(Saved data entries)
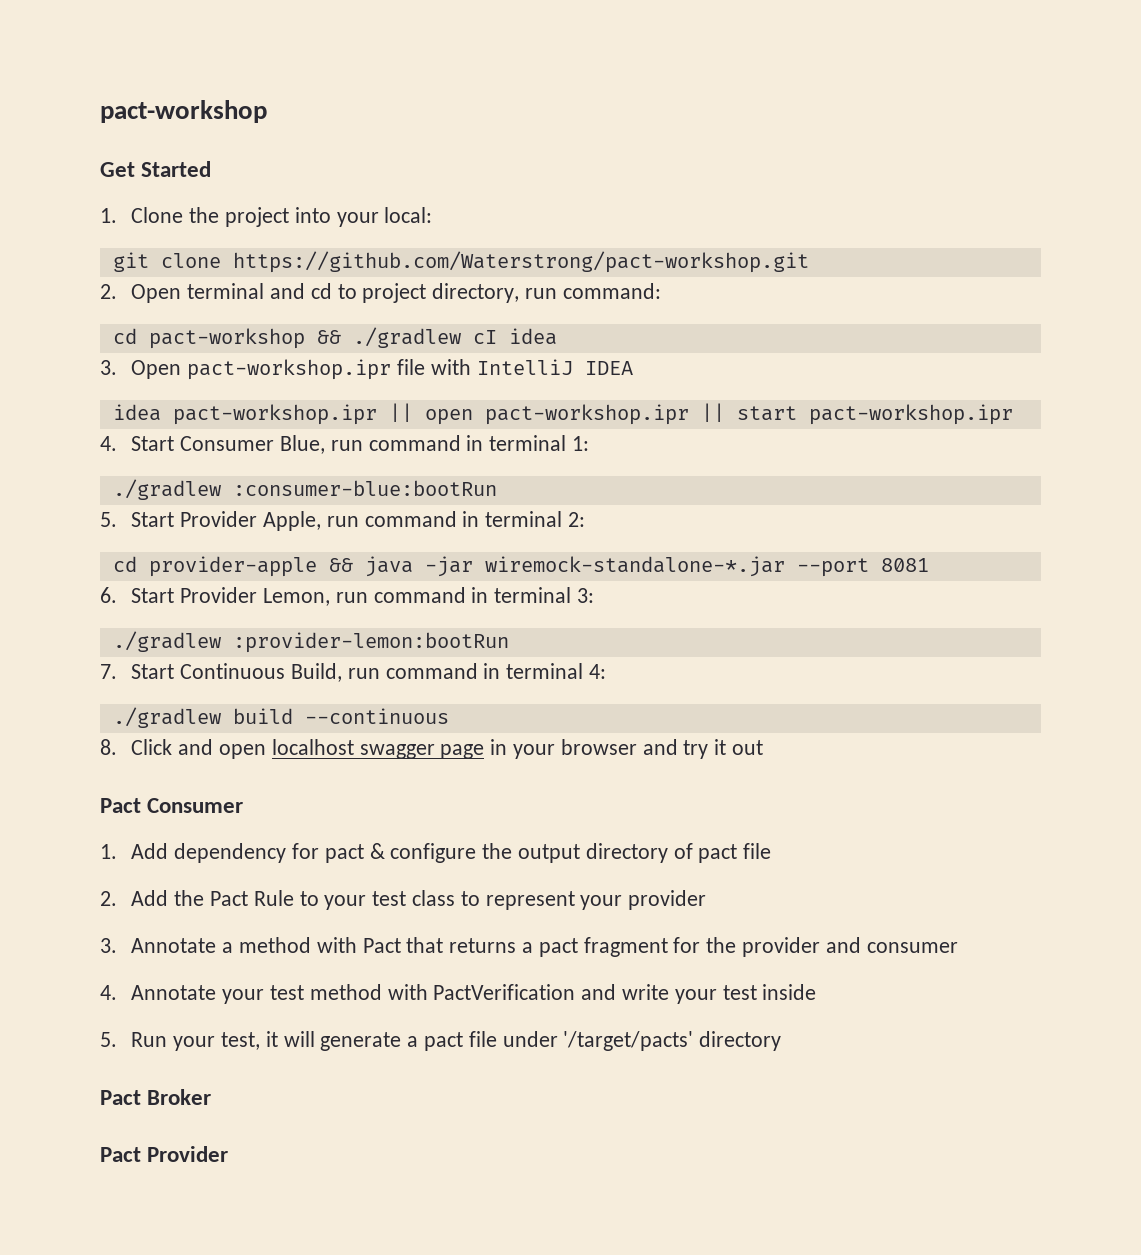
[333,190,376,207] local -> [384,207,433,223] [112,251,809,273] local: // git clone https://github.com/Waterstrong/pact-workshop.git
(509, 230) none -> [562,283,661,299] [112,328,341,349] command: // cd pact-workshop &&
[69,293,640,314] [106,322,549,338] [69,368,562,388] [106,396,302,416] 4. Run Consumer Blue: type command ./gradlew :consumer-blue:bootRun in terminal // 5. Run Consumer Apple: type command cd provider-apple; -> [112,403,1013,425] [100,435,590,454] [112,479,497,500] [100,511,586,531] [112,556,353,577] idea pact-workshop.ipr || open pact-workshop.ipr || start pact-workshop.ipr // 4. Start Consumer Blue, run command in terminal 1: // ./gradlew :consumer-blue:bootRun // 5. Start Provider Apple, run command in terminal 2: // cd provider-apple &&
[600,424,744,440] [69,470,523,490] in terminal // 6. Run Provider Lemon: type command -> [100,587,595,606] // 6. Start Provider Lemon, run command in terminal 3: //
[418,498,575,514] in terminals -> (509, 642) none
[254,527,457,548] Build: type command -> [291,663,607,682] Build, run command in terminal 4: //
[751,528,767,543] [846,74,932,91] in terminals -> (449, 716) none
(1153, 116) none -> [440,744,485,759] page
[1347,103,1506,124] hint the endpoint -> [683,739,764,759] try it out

_TASK GOAL:_ What is needed is every line from the data above that includes the string "terminals", copied out.

_SOLUTION FOR THIS EXERCISE:_
[418,498,575,514] in terminals -> (509, 642) none
[751,528,767,543] [846,74,932,91] in terminals -> (449, 716) none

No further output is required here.